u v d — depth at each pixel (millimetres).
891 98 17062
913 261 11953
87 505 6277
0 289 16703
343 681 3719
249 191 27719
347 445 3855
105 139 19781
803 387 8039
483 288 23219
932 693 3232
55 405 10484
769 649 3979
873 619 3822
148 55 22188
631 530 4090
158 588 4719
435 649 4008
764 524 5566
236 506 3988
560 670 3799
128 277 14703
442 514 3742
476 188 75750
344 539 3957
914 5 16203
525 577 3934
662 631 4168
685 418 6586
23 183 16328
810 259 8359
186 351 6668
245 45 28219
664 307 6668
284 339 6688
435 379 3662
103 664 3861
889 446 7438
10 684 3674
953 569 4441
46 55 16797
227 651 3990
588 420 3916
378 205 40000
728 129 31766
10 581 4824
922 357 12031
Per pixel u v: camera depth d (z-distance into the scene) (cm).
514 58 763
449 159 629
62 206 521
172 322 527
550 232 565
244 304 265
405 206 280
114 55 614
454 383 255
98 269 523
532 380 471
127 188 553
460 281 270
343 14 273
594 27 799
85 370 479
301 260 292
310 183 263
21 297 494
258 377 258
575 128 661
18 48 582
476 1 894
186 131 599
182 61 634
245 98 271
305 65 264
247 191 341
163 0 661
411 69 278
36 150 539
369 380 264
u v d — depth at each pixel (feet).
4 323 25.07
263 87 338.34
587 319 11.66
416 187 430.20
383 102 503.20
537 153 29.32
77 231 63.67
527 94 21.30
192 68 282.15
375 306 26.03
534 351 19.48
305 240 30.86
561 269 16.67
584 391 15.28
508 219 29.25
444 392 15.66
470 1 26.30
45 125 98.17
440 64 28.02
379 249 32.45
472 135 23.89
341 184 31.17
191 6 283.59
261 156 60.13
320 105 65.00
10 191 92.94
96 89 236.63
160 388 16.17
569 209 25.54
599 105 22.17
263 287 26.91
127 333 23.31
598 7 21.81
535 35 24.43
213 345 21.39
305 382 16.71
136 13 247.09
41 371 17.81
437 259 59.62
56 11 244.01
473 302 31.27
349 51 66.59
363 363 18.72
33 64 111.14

What is being asked:
From the line containing "305 382 16.71" down to the last line of the data, transcribe every line exactly; nothing else should appear.

Your solution:
305 382 16.71
136 13 247.09
41 371 17.81
437 259 59.62
56 11 244.01
473 302 31.27
349 51 66.59
363 363 18.72
33 64 111.14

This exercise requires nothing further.